Quando se tem sucesso pode até piorar, pois em alguns lugares o sucesso incomoda o status das pessoas adormecidas profissionalmente. Infelizmente o sucesso pode ser visto como um insulto ou prepotência para os desavisados das boas práticas de gestão.
Sou professor universitário e quando toco neste assunto com os alunos sou procurado ao final de aula e escuto: “Professor, parece que você trabalha na minha empresa. Você ia falando e eu via um filme na minha cabeça. Parecia real”.
Sempre digo que não pareceu real, foi real. As empresas são muito parecidas, pois todas têm pessoas e isto as torna muito semelhantes. Agora, quanto mais alinhadas as pessoas estiverem com a cultura organizacional, valores e visão empresarial este quadro tende a ser melhor. É como se estivéssemos todos no mesmo barco, dependendo uns dos outros e sempre compartilhando um bem comum.
Este é o desafio: lidar com pessoas, mas desafio mesmo é liderar líderes, mas este será assunto para outro artigo.
Quando você não é gestor, a sua agenda é normalmente decidida por você e seu líder em linhas gerais, mas o dia a dia fica com você. Tanto você se saiu bem que foi promovido a líder, e agora?
Você sempre entregou no prazo, sem erros e com qualidade. Assim batia suas metas. Agora vai ter que alcançar os objetivos contando com a ajuda de pares e funcionários. No entanto, rapidamente percebe a agenda oculta e o primeiro passo que decide tomar é, centralizar. Isto acontece para os novos gestores que percebem a agenda oculta, as entrelinhas, o verdadeiro lado escondido das relações pessoas. Para o novo gestor que reluta em perceber este lado oculto da empresa o destino pode ser a rua rapidamente.
Você centraliza para garantir prazo, qualidade e precisão, características que você sempre trouxe para o seu trabalho e que te faziam alcançar os objetivos e, portanto, ganhou a promoção.
O problema é que fazendo isso você acumula o trabalho e não desenvolve a equipe.
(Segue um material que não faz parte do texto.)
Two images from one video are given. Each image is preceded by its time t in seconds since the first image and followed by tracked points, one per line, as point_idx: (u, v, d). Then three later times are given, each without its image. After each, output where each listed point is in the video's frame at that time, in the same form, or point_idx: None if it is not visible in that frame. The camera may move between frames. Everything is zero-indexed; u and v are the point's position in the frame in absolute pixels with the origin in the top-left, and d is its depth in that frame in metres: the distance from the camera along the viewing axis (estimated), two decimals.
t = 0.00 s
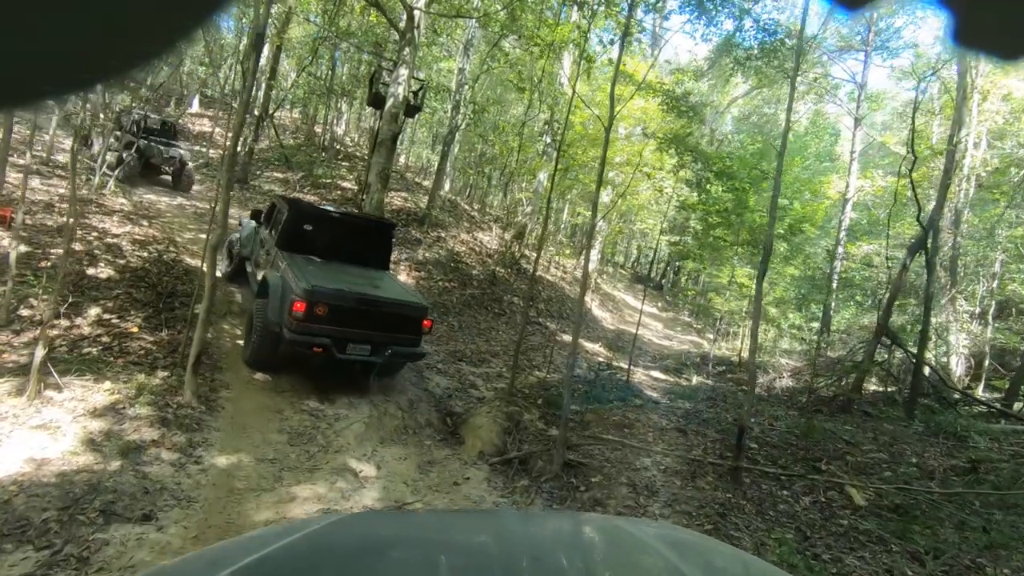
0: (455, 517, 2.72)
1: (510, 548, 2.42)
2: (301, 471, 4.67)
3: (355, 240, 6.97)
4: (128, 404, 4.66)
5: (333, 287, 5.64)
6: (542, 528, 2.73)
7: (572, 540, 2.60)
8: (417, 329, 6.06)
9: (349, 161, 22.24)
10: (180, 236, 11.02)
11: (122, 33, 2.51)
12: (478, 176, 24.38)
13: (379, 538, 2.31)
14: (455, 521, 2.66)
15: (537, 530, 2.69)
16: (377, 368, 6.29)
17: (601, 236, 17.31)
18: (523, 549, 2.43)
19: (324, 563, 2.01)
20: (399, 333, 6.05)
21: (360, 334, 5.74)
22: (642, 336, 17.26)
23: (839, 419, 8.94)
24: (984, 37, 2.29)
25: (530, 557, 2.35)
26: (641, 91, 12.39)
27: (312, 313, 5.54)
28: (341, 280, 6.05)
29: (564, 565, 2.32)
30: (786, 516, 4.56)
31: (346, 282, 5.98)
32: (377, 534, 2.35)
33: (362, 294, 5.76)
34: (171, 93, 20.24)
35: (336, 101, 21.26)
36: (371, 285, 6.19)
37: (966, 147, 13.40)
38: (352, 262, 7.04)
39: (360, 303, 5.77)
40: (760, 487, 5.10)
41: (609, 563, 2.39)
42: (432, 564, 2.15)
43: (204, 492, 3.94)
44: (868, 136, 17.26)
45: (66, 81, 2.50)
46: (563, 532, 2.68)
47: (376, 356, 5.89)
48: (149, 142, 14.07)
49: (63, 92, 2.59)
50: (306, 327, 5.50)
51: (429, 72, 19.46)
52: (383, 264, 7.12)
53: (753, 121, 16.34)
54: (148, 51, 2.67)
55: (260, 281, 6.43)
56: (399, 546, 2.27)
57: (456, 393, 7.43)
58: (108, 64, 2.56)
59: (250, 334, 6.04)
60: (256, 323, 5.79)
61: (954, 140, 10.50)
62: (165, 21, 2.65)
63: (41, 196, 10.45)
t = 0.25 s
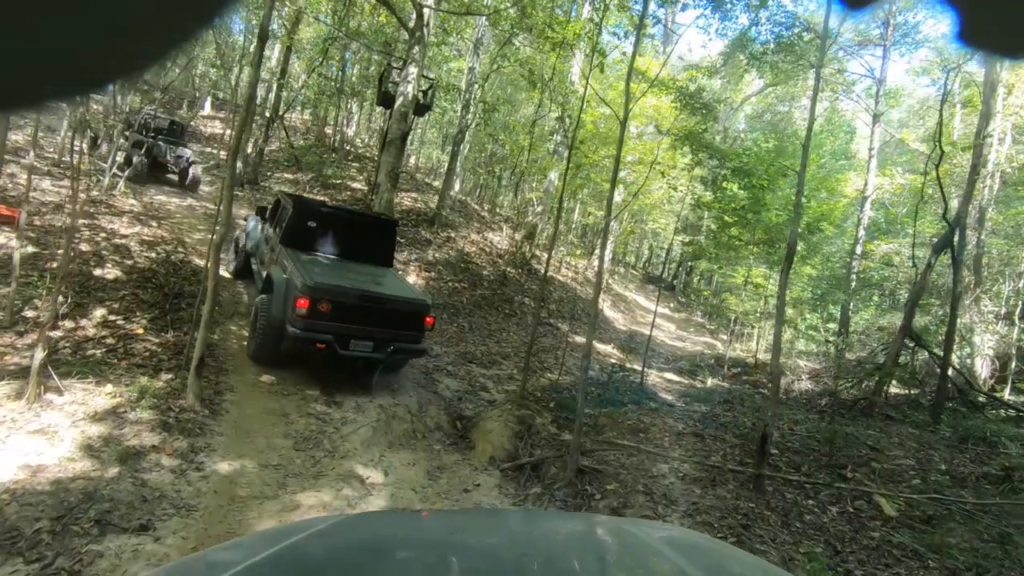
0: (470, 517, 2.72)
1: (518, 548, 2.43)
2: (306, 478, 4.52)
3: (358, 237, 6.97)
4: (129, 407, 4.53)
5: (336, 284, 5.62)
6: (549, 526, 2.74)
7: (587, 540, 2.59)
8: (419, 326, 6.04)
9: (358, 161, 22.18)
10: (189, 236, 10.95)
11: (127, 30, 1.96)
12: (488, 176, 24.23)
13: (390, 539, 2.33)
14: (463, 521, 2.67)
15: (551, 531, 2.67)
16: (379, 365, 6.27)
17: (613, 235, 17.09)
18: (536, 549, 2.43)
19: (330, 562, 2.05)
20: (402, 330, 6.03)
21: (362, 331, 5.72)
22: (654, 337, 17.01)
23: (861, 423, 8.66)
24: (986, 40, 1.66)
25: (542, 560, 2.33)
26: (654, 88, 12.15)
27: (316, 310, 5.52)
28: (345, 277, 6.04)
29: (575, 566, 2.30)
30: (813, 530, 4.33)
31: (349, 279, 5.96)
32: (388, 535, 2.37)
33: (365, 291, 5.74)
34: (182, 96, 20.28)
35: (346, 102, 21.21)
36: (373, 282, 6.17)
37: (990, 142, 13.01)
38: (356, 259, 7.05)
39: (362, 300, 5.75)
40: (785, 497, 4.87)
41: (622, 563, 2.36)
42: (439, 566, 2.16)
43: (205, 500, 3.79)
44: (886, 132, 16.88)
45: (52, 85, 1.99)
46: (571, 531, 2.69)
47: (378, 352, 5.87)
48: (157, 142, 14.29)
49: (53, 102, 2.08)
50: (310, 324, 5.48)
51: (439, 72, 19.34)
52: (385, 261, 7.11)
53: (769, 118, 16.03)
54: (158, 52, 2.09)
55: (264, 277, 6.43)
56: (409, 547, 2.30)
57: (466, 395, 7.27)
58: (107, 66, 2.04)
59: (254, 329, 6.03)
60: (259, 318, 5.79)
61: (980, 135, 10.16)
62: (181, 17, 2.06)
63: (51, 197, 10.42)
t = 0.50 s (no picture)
0: (481, 518, 2.73)
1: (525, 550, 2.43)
2: (310, 484, 4.38)
3: (362, 235, 6.98)
4: (129, 410, 4.41)
5: (340, 281, 5.62)
6: (555, 528, 2.73)
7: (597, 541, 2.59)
8: (423, 324, 6.04)
9: (367, 162, 22.11)
10: (197, 237, 10.89)
11: (123, 31, 2.18)
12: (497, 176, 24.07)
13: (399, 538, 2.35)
14: (470, 521, 2.67)
15: (562, 532, 2.68)
16: (383, 362, 6.28)
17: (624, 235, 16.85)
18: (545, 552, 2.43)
19: (337, 562, 2.05)
20: (405, 327, 6.03)
21: (366, 328, 5.72)
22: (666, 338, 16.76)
23: (882, 426, 8.39)
24: (992, 37, 1.71)
25: (551, 563, 2.33)
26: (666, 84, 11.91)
27: (320, 307, 5.52)
28: (349, 274, 6.04)
29: (585, 570, 2.30)
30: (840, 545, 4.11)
31: (353, 276, 5.96)
32: (399, 534, 2.39)
33: (369, 288, 5.74)
34: (192, 96, 20.32)
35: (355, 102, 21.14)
36: (377, 280, 6.17)
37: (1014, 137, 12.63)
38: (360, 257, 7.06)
39: (367, 297, 5.75)
40: (808, 506, 4.66)
41: (632, 567, 2.36)
42: (448, 567, 2.17)
43: (204, 507, 3.66)
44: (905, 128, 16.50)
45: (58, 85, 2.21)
46: (577, 532, 2.68)
47: (381, 350, 5.87)
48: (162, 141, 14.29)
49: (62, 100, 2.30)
50: (314, 321, 5.49)
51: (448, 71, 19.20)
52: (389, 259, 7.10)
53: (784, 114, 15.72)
54: (156, 52, 2.32)
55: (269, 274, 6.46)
56: (419, 547, 2.31)
57: (476, 398, 7.11)
58: (107, 66, 2.25)
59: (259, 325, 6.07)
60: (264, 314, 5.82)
61: (1005, 129, 9.83)
62: (174, 21, 2.29)
63: (60, 197, 10.40)
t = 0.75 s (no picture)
0: (488, 518, 2.67)
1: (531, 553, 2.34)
2: (313, 490, 4.24)
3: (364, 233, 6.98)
4: (128, 414, 4.30)
5: (342, 280, 5.62)
6: (562, 529, 2.64)
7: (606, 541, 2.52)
8: (425, 322, 6.01)
9: (375, 162, 22.06)
10: (204, 237, 10.83)
11: (134, 33, 2.83)
12: (506, 176, 23.93)
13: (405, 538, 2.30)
14: (474, 521, 2.59)
15: (570, 531, 2.61)
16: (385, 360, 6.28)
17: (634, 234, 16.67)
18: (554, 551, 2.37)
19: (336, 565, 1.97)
20: (407, 326, 6.01)
21: (367, 327, 5.72)
22: (676, 339, 16.55)
23: (903, 430, 8.14)
24: (995, 36, 2.43)
25: (561, 563, 2.27)
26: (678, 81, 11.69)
27: (322, 305, 5.53)
28: (351, 273, 6.04)
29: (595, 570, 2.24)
30: (867, 558, 3.91)
31: (354, 275, 5.96)
32: (404, 534, 2.33)
33: (370, 287, 5.73)
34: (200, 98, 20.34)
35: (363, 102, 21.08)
36: (380, 278, 6.16)
37: None
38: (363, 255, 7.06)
39: (368, 296, 5.75)
40: (831, 515, 4.47)
41: (643, 568, 2.29)
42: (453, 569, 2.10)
43: (203, 514, 3.52)
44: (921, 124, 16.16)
45: (84, 77, 2.78)
46: (585, 534, 2.60)
47: (383, 348, 5.87)
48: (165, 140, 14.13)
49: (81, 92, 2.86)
50: (316, 319, 5.50)
51: (455, 70, 19.08)
52: (393, 257, 7.09)
53: (796, 112, 15.45)
54: (158, 52, 2.96)
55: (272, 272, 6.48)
56: (422, 548, 2.23)
57: (484, 400, 6.96)
58: (125, 62, 2.86)
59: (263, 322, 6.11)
60: (267, 312, 5.85)
61: None
62: (174, 25, 2.95)
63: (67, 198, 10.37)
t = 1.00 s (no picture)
0: (491, 517, 2.60)
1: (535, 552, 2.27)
2: (315, 497, 4.11)
3: (365, 232, 7.02)
4: (126, 418, 4.18)
5: (343, 278, 5.66)
6: (565, 528, 2.58)
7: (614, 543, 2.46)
8: (425, 321, 6.05)
9: (382, 162, 21.98)
10: (210, 238, 10.75)
11: (136, 33, 2.61)
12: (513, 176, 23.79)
13: (408, 536, 2.22)
14: (474, 520, 2.52)
15: (575, 532, 2.55)
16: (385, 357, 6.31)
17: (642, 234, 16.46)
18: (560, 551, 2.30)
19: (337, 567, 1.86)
20: (406, 324, 6.05)
21: (367, 325, 5.76)
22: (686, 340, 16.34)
23: (922, 434, 7.92)
24: (996, 33, 2.54)
25: (568, 563, 2.20)
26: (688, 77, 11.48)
27: (323, 304, 5.58)
28: (352, 271, 6.08)
29: (604, 570, 2.17)
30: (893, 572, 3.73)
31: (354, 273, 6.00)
32: (407, 532, 2.26)
33: (370, 285, 5.77)
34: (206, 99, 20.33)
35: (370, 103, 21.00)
36: (380, 276, 6.20)
37: None
38: (363, 254, 7.11)
39: (369, 294, 5.79)
40: (854, 525, 4.30)
41: (652, 569, 2.23)
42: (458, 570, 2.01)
43: (200, 523, 3.40)
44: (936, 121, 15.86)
45: (85, 77, 2.61)
46: (588, 534, 2.53)
47: (383, 346, 5.91)
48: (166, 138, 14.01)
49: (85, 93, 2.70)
50: (316, 318, 5.54)
51: (462, 70, 18.94)
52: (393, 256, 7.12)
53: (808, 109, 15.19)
54: (159, 53, 2.74)
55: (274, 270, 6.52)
56: (425, 548, 2.14)
57: (491, 403, 6.82)
58: (125, 65, 2.66)
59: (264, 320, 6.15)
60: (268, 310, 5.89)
61: None
62: (176, 24, 2.74)
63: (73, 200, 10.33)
Como resultados: conflitos entre você e a equipe, atraso na entrega, erros, dificuldade para se movimentar na carreira e objetivos não alcançados.
Muitos novos gestores nesta situação apertam mais ainda as relações, reclamam dos funcionários e não têm a sensibilidade para perceber que o problema está com ele mesmo, o novo chefe. Para a doce vida do funcionário mediano não há nada melhor: o chefe faz tudo e decide sozinho.
A produtividade individual cai e sua área se divide em dois mundos distantes: você e sua equipe. Não há cenário pior. Claro, sem contar com os oportunistas de plantão que percebem uma boa hora para pegar o seu lugar.
Os especialistas nos mostram que 83% dos gestores desligados são mandados embora pelo comportamento e 17% por motivos técnicos. A máxima é: contratamos pelos conhecimentos e desligamos pelo comportamento.
O quadro é cruel, mas desafiador. Muitas são as recompensas ao novo líder e a melhor além da financeira é o sentimento de construção de algo: uma área referência na empresa, uma equipe desenvolvida e uma carreira promissora.
Mas lembre-se e nunca esqueça: o desafio é lidar com pessoas. O primeiro passo para ter sucesso com este desafio é focar no desenvolvimento da sua equipe. Alguns gestores, por insegurança, têm medo de preparar funcionários ou sucessores. Ledo engano, com pessoas qualificadas na equipe você estará livre para progredir na carreira e fazer relacionamentos. Talvez o inverso seja melhor: fazer relacionamentos e progredir na carreira.
Você pode estar lendo este artigo bem nesta fase de transição de carreira, e gostaria de ter lido que as empresas são cor de rosa e que agora, depois da sua promoção, todos se curvarão aos seus desejos e os objetivos serão alcançados, salvo por problemas técnicos.
Não seria correto eu afirmar que as empresas são cor de rosa, mas são deliciosas se você aprender a lidar com pessoas. E olhe que não é difícil lidar com pessoas, apenas temos de ter uma boa dose de sensibilidade, estrutura emocional equilibrada e não colocarmos nossas fantasias no centro dos relacionamentos.